Comment @clawsweeper hatch when this PR is hatchable.

Hatchability rules:

• Merged PRs are hatchable.
• Open PRs are hatchable when they are status: 👀 ready for maintainer look, status: 🚀 automerge armed, or labeled clawsweeper:automerge.
• Closed unmerged PRs are hatchable only when one of those hatchable labels is still present in the durable record.

What is this egg doing here?

• Eggs appear after the PR passes real-behavior proof. It is here for vibes, not verdicts: it does not change labels, ratings, merge decisions, or automation.
• The shell reacts to review momentum: open follow-up work warms it up, re-review makes it wobble, and a clean final review lets it hatch.
• Hatchability usually comes from sufficient real-behavior proof, no blocking P0/P1/P2 findings, no security attention needed, and clean correctness.
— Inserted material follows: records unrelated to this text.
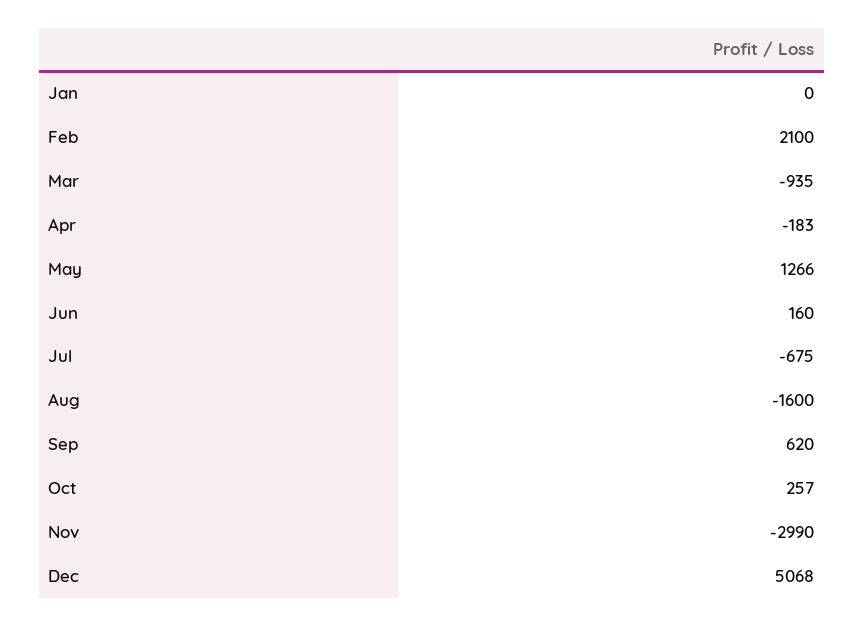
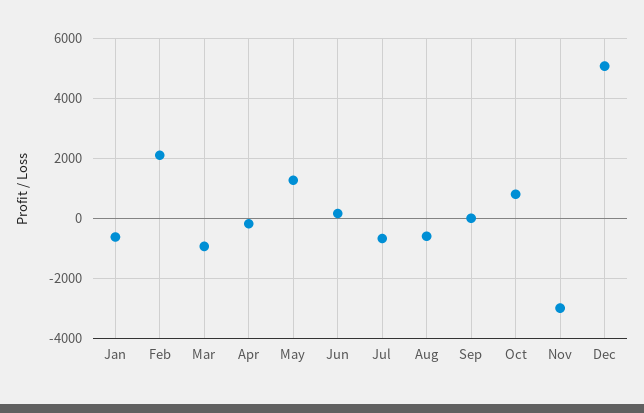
  {
-   "Jan": 0,
+   "Jan": -600,
    "Feb": 2100,
    "Mar": -935,
    "Apr": -183,
    "May": 1266,
    "Jun": 160,
    "Jul": -675,
-   "Aug": -1600,
+   "Aug": -600,
-   "Sep": 620,
+   "Sep": 0,
-   "Oct": 257,
+   "Oct": 800,
    "Nov": -2990,
    "Dec": 5068
  }

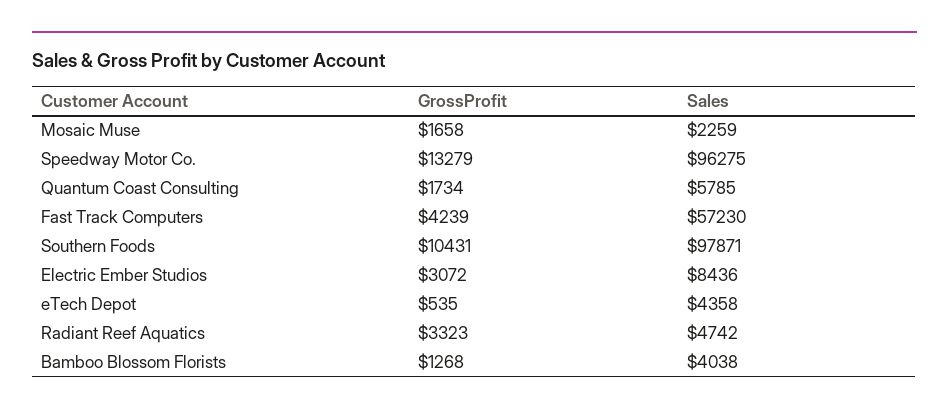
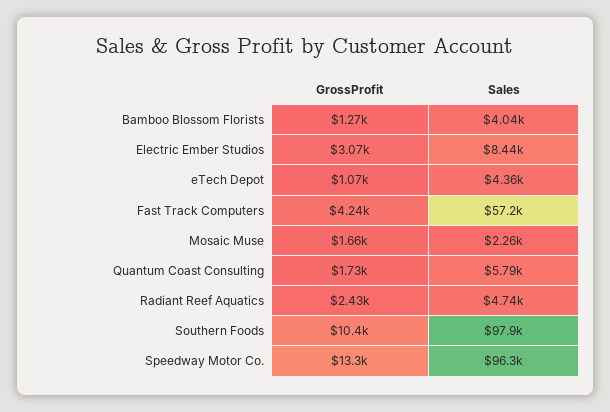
  {
    "GrossProfit": {
      "Mosaic Muse": 1658,
      "Speedway Motor Co.": 13279,
      "Quantum Coast Consulting": 1734,
      "Fast Track Computers": 4239,
      "Southern Foods": 10431,
      "Electric Ember Studios": 3072,
-     "eTech Depot": 535,
+     "eTech Depot": 1070,
-     "Radiant Reef Aquatics": 3323,
+     "Radiant Reef Aquatics": 2430,
      "Bamboo Blossom Florists": 1268
    },
    "Sales": {
      "Mosaic Muse": 2259,
      "Speedway Motor Co.": 96275,
      "Quantum Coast Consulting": 5785,
      "Fast Track Computers": 57230,
      "Southern Foods": 97871,
      "Electric Ember Studios": 8436,
      "eTech Depot": 4358,
      "Radiant Reef Aquatics": 4742,
      "Bamboo Blossom Florists": 4038
    }
  }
A merged PR is already final, so merge makes the egg hatchable independently.
• The hatch is seeded from this repository and PR number, so the same PR keeps the same creature; the reviewed head SHA can only change safe visual details.
• Rarity is just collectible sparkle: 🥚 common, 🌱 uncommon, 💎 rare, ✨ glimmer, and 🌈 legendary.

[steipete]

Closing this in favor of the shared public skill source at https://github.com/openclaw/agent-skills.

We do not want to vendor the same maintainer skills into every repo. Repos that need zero-setup guidance should add a small pointer to openclaw/agent-skills; shared skill content should be updated there first and synced only where a vendored snapshot is intentionally required.